Minori e tossicodipendenze, la proposta della Fidapa

La proposta, presentata e discussa presso l’istituto “San Benedetto” di Borgo Piave di Latina

Minori e tossicodipendenze, la proposta della Fidapa

“Interveniamo prima che finiscano in balia degli spacciatori”: questo il tema alla base del convegno tenutosi nell’auditorium dell’Istituto San Benedetto di Borgo Piave e organizzato dalla Fidapa- Sezione di Latina-Sermoneta. “Preoccupiamoci dell’assenza di normativa legislativa sull’accertamento e trattamento sanitario obbligatorio per minori tossicodipendenti e alcolisti al fine di un preventivo recupero”: questo l’obiettivo finale dei lavori aperti dal saluto della presidente della sezione Fidapa Anna Maria Cimarelli e della vice presidente del distretto centro Concetta Di Palo.

Successivamente sono intervenuti l’avvocato Maria Antonietta Cestra, che ha introdotto il tema del convegno, il dirigente scolastico del “San Benedetto”, prof. Vincenzo Lifranchi, l’onorevole Francesco Zicchieri, vicepresidente del gruppo della Lega alla Camera dei Deputati, la presidente del Tribunale di Latina Caterina Chiaravallotti, il comandante della polizia municipale di Cori, Mariella Di Prospero, la responsabile territoriale dello sportello istituzionale di ascolto minori e famiglia del garante della Regione Lazio, Monica Sansoni, la specialista in psicologia clinica e  giudiziaria Antonella Spacca.

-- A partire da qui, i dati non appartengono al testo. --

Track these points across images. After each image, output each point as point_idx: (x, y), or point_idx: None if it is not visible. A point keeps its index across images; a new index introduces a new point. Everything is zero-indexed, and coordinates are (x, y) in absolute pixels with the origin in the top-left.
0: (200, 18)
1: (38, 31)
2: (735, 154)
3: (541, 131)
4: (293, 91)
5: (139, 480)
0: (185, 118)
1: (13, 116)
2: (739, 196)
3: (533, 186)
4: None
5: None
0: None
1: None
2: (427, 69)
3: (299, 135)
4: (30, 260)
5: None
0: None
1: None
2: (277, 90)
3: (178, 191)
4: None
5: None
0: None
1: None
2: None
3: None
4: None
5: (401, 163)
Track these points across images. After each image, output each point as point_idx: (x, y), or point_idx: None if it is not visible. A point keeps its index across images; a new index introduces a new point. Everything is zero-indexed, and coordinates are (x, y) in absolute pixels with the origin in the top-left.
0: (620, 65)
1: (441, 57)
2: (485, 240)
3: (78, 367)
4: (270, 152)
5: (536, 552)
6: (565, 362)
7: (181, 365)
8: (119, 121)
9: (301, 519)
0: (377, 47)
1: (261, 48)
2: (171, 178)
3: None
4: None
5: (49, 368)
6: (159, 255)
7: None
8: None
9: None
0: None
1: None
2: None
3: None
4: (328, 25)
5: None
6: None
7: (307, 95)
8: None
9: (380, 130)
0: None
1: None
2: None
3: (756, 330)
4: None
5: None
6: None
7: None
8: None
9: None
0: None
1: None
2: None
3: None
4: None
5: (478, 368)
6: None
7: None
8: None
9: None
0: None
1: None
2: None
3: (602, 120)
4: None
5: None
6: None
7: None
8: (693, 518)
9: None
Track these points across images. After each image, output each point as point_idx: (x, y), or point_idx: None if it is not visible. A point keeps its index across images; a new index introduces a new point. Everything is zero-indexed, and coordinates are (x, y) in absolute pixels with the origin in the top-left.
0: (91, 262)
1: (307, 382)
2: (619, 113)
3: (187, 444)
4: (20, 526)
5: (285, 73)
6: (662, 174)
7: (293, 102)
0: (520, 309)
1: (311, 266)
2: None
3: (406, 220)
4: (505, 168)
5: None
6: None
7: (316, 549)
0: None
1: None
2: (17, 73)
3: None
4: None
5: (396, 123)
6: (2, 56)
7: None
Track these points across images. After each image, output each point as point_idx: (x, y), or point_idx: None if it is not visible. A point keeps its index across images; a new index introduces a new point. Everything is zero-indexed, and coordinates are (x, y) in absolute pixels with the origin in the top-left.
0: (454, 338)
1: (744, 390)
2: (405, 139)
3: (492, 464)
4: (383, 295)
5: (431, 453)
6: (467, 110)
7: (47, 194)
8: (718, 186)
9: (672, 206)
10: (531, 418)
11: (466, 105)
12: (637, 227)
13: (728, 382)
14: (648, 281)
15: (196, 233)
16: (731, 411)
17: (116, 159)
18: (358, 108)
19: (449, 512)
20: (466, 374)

“Nel suo intervento – si legge nella nota diramata dal prof. Giovanni Stravato, responsabile per la Comunicazione del “San Benedetto”- l’avvocato Cestra ha sottolineato come i minori che si trovano in condizione di tossicodipendenza finiscano spesso in balia degli spacciatori, senza che si possa fare nulla per dare loro aiuto. Non possiamo continuare a voltarci dall’altra parte davanti a casi come quelli della ragazza di Cisterna uccisa a Roma, non per reprimere ma per salvarli”. Il dirigente Lifranchi ha espresso il suo punto di vista di uomo di scuola: “A volte la scuola è testimone impotente di tragedie come quella di Desirée, che è stata iscritta a Cisterna, poi al San Benedetto, e infine al Liceo Artistico, prima che scolasticamente se ne perdessero la tracce e ne risentissimo parlare così tragicamente. Ma accanto a questi casi, che purtroppo finiscono in tragedia, fortunatamente ve ne sono tanti altri in cui la scuola può intervenire con successo grazie all’impegno di docenti ed operatori che non si voltano dall’altra parte”.

A sua volta la presidente del Tribunale di Latina Chiaravallotti ha lanciato un appello agli studenti: “Non fate la spia, però parlate, confidatevi con i professori perché questo vi può salvare”. Di taglio sociale l’intervento dell’onorevole Zicchieri: “Come tanti ragazzi ho vissuto l’esperienza dei gruppi giovanili – ha detto – e purtroppo diversi miei compagni di viaggio sono finiti nel tunnel della droga. Alcuni si sono rialzati perché hanno trovato accanto a loro persone che li hanno aiutati: la famiglia i professori, noi stessi amici. Altri invece non sono riusciti ad uscirne, perché non hanno trovato le persone giuste. Molto possono fare i coetanei. Sappiate essere leader positivi – ha esortato – non voltatevi mai dall’altra parte”. A conclusione del convegno, l’avvocato Cestra ha lanciato la proposta di un tavolo di cui facciano parte, insieme all’onorevole Zicchieri e alla Fidapa, l’Ordine degli avvocati e i rappresentanti del mondo della scuola, per scrivere una proposta di legge sull’introduzione del trattamento sanitario obbligatorio nei casi di tossicodipendenza o di alcolismo dei minori. Non per reprimere ma per salvarli.